▶ Task prompt:
Reproduce verbatim the lines of the data starting at the line that contains "genus: Oryctes" and ending at the line that contains "family: Thelypteridaceae", including both of those lines.

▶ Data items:

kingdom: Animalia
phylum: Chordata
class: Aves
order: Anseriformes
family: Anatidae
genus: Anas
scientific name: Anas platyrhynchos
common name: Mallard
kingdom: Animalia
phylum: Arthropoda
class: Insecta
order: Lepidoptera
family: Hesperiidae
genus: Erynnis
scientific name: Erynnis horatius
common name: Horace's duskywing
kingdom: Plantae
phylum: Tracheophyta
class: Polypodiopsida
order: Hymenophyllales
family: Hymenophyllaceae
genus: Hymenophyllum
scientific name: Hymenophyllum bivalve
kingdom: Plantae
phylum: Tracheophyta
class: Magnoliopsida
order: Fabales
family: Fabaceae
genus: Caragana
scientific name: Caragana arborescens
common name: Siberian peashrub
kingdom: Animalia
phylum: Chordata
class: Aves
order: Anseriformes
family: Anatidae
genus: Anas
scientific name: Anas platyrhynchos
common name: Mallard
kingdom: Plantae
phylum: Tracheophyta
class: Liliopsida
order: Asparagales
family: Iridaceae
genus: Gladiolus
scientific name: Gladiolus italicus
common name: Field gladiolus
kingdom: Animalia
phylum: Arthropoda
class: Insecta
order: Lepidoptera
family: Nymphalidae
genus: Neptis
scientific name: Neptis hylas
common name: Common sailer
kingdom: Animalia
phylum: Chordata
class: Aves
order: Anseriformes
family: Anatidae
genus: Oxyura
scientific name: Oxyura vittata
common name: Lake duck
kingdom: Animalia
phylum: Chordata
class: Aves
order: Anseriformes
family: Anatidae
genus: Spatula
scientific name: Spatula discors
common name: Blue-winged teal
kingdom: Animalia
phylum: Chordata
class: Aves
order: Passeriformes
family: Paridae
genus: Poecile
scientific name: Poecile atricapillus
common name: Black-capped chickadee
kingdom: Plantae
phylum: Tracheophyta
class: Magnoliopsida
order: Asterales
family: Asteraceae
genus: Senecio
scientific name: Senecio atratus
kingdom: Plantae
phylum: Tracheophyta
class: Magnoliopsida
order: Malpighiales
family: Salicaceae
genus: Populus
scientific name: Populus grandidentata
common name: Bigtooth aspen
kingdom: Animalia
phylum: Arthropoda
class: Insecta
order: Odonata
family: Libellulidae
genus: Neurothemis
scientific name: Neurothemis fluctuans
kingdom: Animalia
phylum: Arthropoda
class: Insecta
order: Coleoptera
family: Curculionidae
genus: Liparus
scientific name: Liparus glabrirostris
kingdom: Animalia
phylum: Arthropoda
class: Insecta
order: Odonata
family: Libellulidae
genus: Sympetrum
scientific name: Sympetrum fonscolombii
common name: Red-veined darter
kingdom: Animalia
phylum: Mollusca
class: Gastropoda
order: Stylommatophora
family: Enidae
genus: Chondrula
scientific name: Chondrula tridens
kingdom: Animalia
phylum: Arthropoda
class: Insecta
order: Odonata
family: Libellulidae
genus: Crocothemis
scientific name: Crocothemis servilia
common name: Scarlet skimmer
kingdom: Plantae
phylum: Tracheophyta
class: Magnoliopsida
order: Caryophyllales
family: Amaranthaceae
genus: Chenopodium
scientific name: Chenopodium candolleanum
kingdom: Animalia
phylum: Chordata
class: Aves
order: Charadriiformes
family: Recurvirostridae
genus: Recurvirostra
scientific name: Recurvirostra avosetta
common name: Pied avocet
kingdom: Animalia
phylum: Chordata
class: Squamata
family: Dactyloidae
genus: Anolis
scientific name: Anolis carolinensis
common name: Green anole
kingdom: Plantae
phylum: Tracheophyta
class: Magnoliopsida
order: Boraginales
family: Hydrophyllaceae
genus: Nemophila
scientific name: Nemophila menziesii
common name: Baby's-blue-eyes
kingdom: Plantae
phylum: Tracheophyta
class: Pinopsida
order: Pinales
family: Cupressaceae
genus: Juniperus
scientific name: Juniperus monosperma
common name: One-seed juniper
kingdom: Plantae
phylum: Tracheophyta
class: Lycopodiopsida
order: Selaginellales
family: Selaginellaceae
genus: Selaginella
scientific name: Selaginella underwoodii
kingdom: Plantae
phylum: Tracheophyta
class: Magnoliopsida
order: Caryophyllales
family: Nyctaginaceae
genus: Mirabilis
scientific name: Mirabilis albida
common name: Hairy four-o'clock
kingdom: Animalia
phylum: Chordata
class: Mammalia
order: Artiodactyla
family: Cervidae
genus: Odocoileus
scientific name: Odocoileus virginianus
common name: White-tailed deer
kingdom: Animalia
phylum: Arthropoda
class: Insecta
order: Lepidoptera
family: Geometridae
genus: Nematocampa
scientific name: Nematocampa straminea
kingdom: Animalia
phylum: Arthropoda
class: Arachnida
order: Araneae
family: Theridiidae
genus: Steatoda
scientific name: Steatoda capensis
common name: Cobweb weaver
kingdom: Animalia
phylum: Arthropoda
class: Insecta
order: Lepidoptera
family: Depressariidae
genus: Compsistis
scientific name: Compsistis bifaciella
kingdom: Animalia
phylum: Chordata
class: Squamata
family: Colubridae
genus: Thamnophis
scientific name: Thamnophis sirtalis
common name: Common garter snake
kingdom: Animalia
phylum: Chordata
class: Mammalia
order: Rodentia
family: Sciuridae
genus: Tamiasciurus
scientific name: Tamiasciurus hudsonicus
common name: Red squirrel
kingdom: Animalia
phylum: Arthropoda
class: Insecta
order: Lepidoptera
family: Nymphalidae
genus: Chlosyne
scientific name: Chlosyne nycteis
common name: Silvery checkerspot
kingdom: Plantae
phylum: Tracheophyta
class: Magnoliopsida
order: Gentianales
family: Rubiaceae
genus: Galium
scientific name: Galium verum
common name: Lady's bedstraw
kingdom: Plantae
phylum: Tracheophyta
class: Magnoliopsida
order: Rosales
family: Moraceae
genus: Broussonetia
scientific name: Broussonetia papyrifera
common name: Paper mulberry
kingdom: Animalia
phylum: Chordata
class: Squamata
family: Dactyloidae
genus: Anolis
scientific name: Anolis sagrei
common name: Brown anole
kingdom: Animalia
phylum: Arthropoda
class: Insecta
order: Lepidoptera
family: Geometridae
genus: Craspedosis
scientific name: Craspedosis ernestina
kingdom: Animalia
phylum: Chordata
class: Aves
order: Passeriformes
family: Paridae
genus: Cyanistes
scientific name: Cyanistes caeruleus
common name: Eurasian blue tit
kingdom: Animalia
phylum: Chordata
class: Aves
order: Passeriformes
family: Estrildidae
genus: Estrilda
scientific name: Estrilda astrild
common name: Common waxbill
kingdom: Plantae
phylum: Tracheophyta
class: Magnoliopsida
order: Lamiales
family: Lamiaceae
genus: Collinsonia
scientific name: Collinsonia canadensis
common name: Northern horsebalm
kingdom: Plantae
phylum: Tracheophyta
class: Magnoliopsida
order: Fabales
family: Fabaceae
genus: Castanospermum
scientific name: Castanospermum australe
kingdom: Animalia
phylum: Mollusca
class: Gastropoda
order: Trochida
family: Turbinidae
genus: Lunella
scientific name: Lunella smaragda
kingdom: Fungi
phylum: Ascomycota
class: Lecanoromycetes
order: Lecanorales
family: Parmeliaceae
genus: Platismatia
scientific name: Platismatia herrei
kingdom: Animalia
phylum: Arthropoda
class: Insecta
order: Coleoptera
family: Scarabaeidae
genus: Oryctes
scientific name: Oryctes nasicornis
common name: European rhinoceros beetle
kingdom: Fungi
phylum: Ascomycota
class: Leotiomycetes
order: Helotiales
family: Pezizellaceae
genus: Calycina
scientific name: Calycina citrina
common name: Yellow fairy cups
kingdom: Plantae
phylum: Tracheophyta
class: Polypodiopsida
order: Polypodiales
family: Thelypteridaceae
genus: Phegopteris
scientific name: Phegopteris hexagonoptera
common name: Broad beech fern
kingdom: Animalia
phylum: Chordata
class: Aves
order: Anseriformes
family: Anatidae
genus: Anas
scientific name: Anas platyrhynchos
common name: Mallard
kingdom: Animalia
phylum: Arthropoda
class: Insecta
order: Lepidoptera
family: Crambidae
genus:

▶ Completed task:
genus: Oryctes
scientific name: Oryctes nasicornis
common name: European rhinoceros beetle
kingdom: Fungi
phylum: Ascomycota
class: Leotiomycetes
order: Helotiales
family: Pezizellaceae
genus: Calycina
scientific name: Calycina citrina
common name: Yellow fairy cups
kingdom: Plantae
phylum: Tracheophyta
class: Polypodiopsida
order: Polypodiales
family: Thelypteridaceae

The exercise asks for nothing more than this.